Castilla y León, toma carta de naturaleza en el pactismo de la Transición española y los acuerdos de los ponentes constitucionales, posteriormente ratificados en sede parlamentaria y en el referéndum nacional que aprobó la Constitución de 1978; que estructuraba España en Comunidades Autónomas. Se “cosieron” así algunas Comunidades Autónomas de forma artificiosa -entre ellas la nuestra- en base a unas afinidades históricas anteriores a la unificación de España por los Reyes Católicos. Es decir, un “enamoramiento” del Medioevo como en el Romanticismo español.

El “castellanismo” político ya existía como corriente política en las postrimerías del franquismo y con anterioridad a cerrarse el mapa autonómico con la vigente Constitución. El padre Gonzalo Martínez Díez, jesuita, ilustre catedrático de Historia del Derecho de la Universidad de Valladolid y gran medievalista – a quien tuve el honor de tratar y me distinguió con su afable amistad hasta su ancianidad – fundó la Alianza Regionalista de Castilla y León y posteriormente el PANCAL-Partido Nacionalista de Castilla y León.
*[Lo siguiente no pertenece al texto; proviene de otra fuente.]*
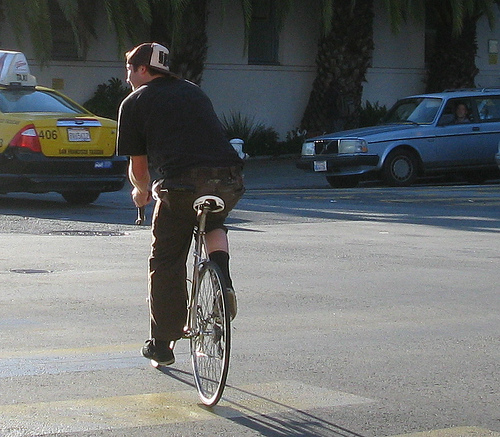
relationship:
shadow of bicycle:
[157, 363, 365, 437] [132, 166, 236, 407]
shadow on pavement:
[157, 363, 365, 437] [1, 185, 499, 436]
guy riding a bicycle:
[111, 40, 248, 369] [132, 166, 236, 407]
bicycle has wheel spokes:
[132, 166, 236, 407] [190, 274, 225, 399]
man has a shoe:
[111, 40, 248, 369] [140, 339, 177, 368]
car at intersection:
[295, 85, 500, 188] [1, 195, 499, 437]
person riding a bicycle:
[111, 40, 248, 369] [132, 166, 236, 407]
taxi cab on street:
[0, 45, 130, 207] [1, 195, 499, 437]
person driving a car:
[452, 102, 471, 124] [295, 85, 500, 188]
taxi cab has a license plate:
[0, 45, 130, 207] [66, 124, 92, 143]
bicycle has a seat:
[132, 166, 236, 407] [191, 193, 225, 215]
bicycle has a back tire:
[132, 166, 236, 407] [189, 256, 234, 409]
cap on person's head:
[123, 41, 185, 79] [119, 38, 175, 92]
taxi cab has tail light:
[0, 45, 130, 207] [12, 122, 43, 155]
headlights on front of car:
[301, 138, 369, 157] [295, 85, 500, 188]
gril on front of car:
[310, 140, 340, 154] [295, 85, 500, 188]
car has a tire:
[295, 85, 500, 188] [384, 151, 414, 185]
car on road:
[295, 85, 500, 188] [1, 195, 499, 437]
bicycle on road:
[132, 166, 236, 407] [1, 195, 499, 437]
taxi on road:
[0, 45, 130, 207] [1, 195, 499, 437]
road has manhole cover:
[1, 195, 499, 437] [47, 227, 126, 239]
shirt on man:
[111, 75, 242, 169] [111, 40, 248, 369]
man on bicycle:
[111, 40, 248, 369] [132, 166, 236, 407]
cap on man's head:
[123, 41, 185, 79] [119, 38, 175, 92]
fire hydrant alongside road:
[228, 136, 250, 181] [1, 195, 499, 437]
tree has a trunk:
[268, 1, 412, 135] [300, 0, 377, 132]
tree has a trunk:
[106, 0, 215, 88] [152, 1, 209, 87]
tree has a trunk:
[401, 0, 496, 96] [423, 1, 481, 93]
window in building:
[46, 2, 86, 60] [2, 1, 499, 141]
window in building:
[246, 0, 281, 67] [2, 1, 499, 141]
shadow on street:
[157, 363, 365, 437] [1, 195, 499, 437]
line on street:
[0, 374, 377, 437] [1, 195, 499, 437]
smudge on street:
[120, 393, 209, 424] [1, 195, 499, 437]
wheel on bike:
[189, 256, 234, 409] [132, 166, 236, 407]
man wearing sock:
[111, 40, 248, 369] [208, 248, 234, 287]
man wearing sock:
[111, 40, 248, 369] [153, 337, 169, 350]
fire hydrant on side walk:
[228, 136, 250, 181] [123, 156, 328, 193]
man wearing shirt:
[111, 40, 248, 369] [111, 75, 242, 169]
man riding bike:
[111, 40, 248, 369] [132, 166, 236, 407]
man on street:
[111, 40, 248, 369] [1, 195, 499, 437]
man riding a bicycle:
[111, 40, 248, 369] [132, 166, 236, 407]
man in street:
[111, 40, 248, 369] [1, 195, 499, 437]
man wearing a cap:
[111, 40, 248, 369] [123, 41, 185, 79]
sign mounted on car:
[0, 46, 37, 89] [0, 45, 130, 207]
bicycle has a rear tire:
[132, 166, 236, 407] [189, 256, 234, 409]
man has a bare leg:
[111, 40, 248, 369] [204, 227, 230, 256]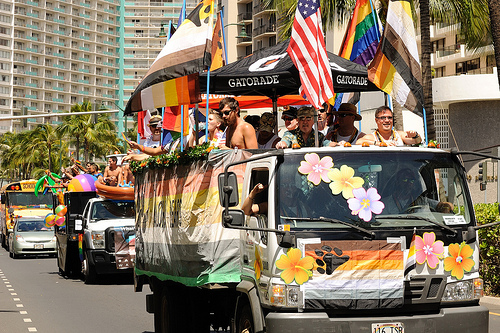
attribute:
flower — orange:
[276, 241, 314, 290]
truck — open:
[132, 138, 472, 331]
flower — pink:
[413, 234, 446, 274]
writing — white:
[225, 76, 283, 89]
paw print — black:
[311, 241, 352, 278]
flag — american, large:
[287, 1, 336, 118]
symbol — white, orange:
[251, 51, 290, 72]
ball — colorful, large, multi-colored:
[68, 172, 99, 192]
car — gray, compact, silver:
[11, 216, 59, 256]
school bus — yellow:
[4, 178, 58, 236]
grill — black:
[269, 282, 487, 329]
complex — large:
[4, 0, 167, 141]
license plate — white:
[369, 321, 396, 331]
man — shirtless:
[214, 94, 255, 159]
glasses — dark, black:
[220, 108, 235, 118]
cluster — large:
[2, 104, 121, 160]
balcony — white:
[440, 66, 500, 112]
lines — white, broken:
[0, 263, 44, 328]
En la pre-Transición española el “castellanismo” era un concepto académico e intelectual que aspiraba a englobar no solo a la actual Comunidad castellano y leonesa, sino a la antigua Corona de Castilla en la cual había confluido el viejo Reino de León en el siglo XIII. Ese concepto “academicista” era el que inspirada a don Gundi (Gundisalvo en castellano medieval equivale al actual nombre de Gonzalo) como denominábamos a nuestro catedrático con su consentimiento.
Carece de sentido que para sostener la existencia de una actual “conciencia regional” en Castilla y León tengamos que acudir a los viejos reinos medievales por toda base.

Pese a quien pese y a efectos prácticos el fenómeno de “leonesismo político” tiene carácter provincialista, sin que el término se utilice con intención peyorativa alguna. El “panleonesimo” no tiene apoyo real ni en Zamora, ni en Salamanca. Curiosamente, la división del territorio español en provincias diseñada por Javier Burgos en 1833 tiene mucha más fuerza en la Comunidad castellano y leonesa que el ente autonómico nacido al amparo de la Constitución de 1978.

En las últimas elecciones autonómicas son varias las fuerzas provincialistas que han obtenido representación en las Cortes: Unión del Pueblo Leonés, Por Ávila y Soria ¡Ya!. La UPL se ofende mucho si se le encaja en fuerza política provincialista y no regionalista, pero mientras no obtengan representación parlamentaria en Salamanca y Zamora – territorios que reivindican parte del viejo “Reino de León”- su regionalismo tiene bastante de impostado, pero poco de tangible.

La “conciencia regional” no parece tener mucho fuste en Castilla y León. En esta Comunidad sus habitantes están cohesionados de forma pacífica con un sentido inteligentemente utilitario y ensamblados con la argamasa del BOCYL. La “identidad castellano y leonesa” es una creación política, no un sentimiento popular en el cual se basan las conciencias identitarias que crean “conjuntos sociales”, como tiene bien constatado la antropología.

“San Villalar” - que mañana jueves se festejará- nació como una celebración ilegal en 1976, promovida por el Instituto Regional de Castellano-Leonés, fundado en 1976 en Paredes de Nava. Al año siguiente se unió la Alianza Regional de Castilla y León de Gonzalo Martínez Díez, de tendencia claramente conservadora. Pero desde sus inicios fue patrimonializado por la izquierda política, sin que las fuerzas conservadoras hayan tenido allí “chance” alguna, pese a hacer año tras año un forzado papelón.

Castilla y León está consolidada como Comunidad Autónoma. Es un ente político práctico, funcional y pragmático, que aglutina, integra y sirve a sus habitantes. Pero no se crean ustedes la existencia de una “conciencia regional”. A otro perro con ese hueso.